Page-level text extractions

+ + +

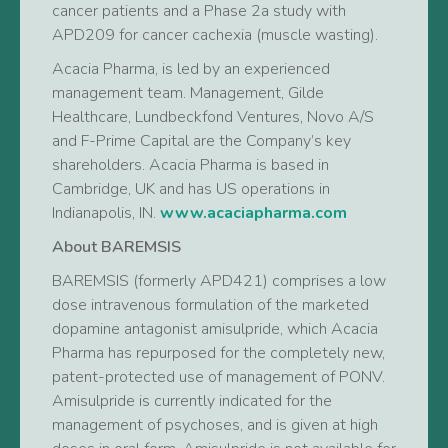
cancer patients and a Phase 2a study with
APD209 for cancer cachexia (muscle wasting).
Acacia Pharma, is led by an experienced
management team. Management, Gilde
Healthcare, Lundbeckfond Ventures, Novo A/S
and F-Prime Capital are the Company’s key
shareholders. Acacia Pharma is based in
Cambridge, UK and has US operations in
Indianapolis, IN.
www.acaciapharma.com
About BAREMSIS
BAREMSIS (formerly APD421) comprises a low
dose intravenous formulation of the marketed
dopamine antagonist amisulpride, which Acacia
Pharma has repurposed for the completely new,
patent-protected use of management of PONV.
Amisulpride is currently indicated for the
management of psychoses, and is given at high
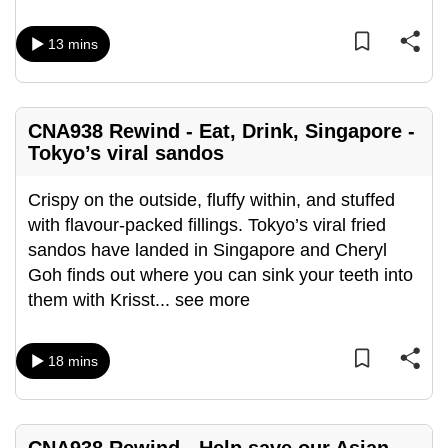
mobile
app.
13 mins
Upgraded
but
CNA938 Rewind - Eat, Drink, Singapore -
Tokyo’s viral sandos
still
having
Crispy on the outside, fluffy within, and stuffed
issues?
with flavour-packed fillings. Tokyo’s viral fried
Contact
sandos have landed in Singapore and Cheryl
us
Goh finds out where you can sink your teeth into
them with Krisst
...
see more
18 mins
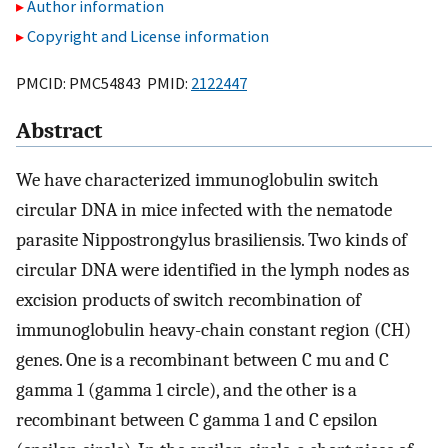
Author information
Copyright and License information
PMCID: PMC54843 PMID:
2122447
Abstract
We have characterized immunoglobulin switch
circular DNA in mice infected with the nematode
parasite Nippostrongylus brasiliensis. Two kinds of
circular DNA were identified in the lymph nodes as
excision products of switch recombination of
immunoglobulin heavy-chain constant region (CH)
genes. One is a recombinant between C mu and C
gamma 1 (gamma 1 circle), and the other is a
recombinant between C gamma 1 and C epsilon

+ + +

_Exercise details_
Repeat, word for word, each of the records, omitting any image they hold.

_Result for this exercise_
cancer patients and a Phase 2a study with
APD209 for cancer cachexia (muscle wasting).
Acacia Pharma, is led by an experienced
management team. Management, Gilde
Healthcare, Lundbeckfond Ventures, Novo A/S
and F-Prime Capital are the Company’s key
shareholders. Acacia Pharma is based in
Cambridge, UK and has US operations in
Indianapolis, IN.
www.acaciapharma.com
About BAREMSIS
BAREMSIS (formerly APD421) comprises a low
dose intravenous formulation of the marketed
dopamine antagonist amisulpride, which Acacia
Pharma has repurposed for the completely new,
patent-protected use of management of PONV.
Amisulpride is currently indicated for the
management of psychoses, and is given at high
mobile
app.
13 mins
Upgraded
but
CNA938 Rewind - Eat, Drink, Singapore -
Tokyo’s viral sandos
still
having
Crispy on the outside, fluffy within, and stuffed
issues?
with flavour-packed fillings. Tokyo’s viral fried
Contact
sandos have landed in Singapore and Cheryl
us
Goh finds out where you can sink your teeth into
them with Krisst
...
see more
18 mins
Author information
Copyright and License information
PMCID: PMC54843 PMID:
2122447
Abstract
We have characterized immunoglobulin switch
circular DNA in mice infected with the nematode
parasite Nippostrongylus brasiliensis. Two kinds of
circular DNA were identified in the lymph nodes as
excision products of switch recombination of
immunoglobulin heavy-chain constant region (CH)
genes. One is a recombinant between C mu and C
gamma 1 (gamma 1 circle), and the other is a
recombinant between C gamma 1 and C epsilon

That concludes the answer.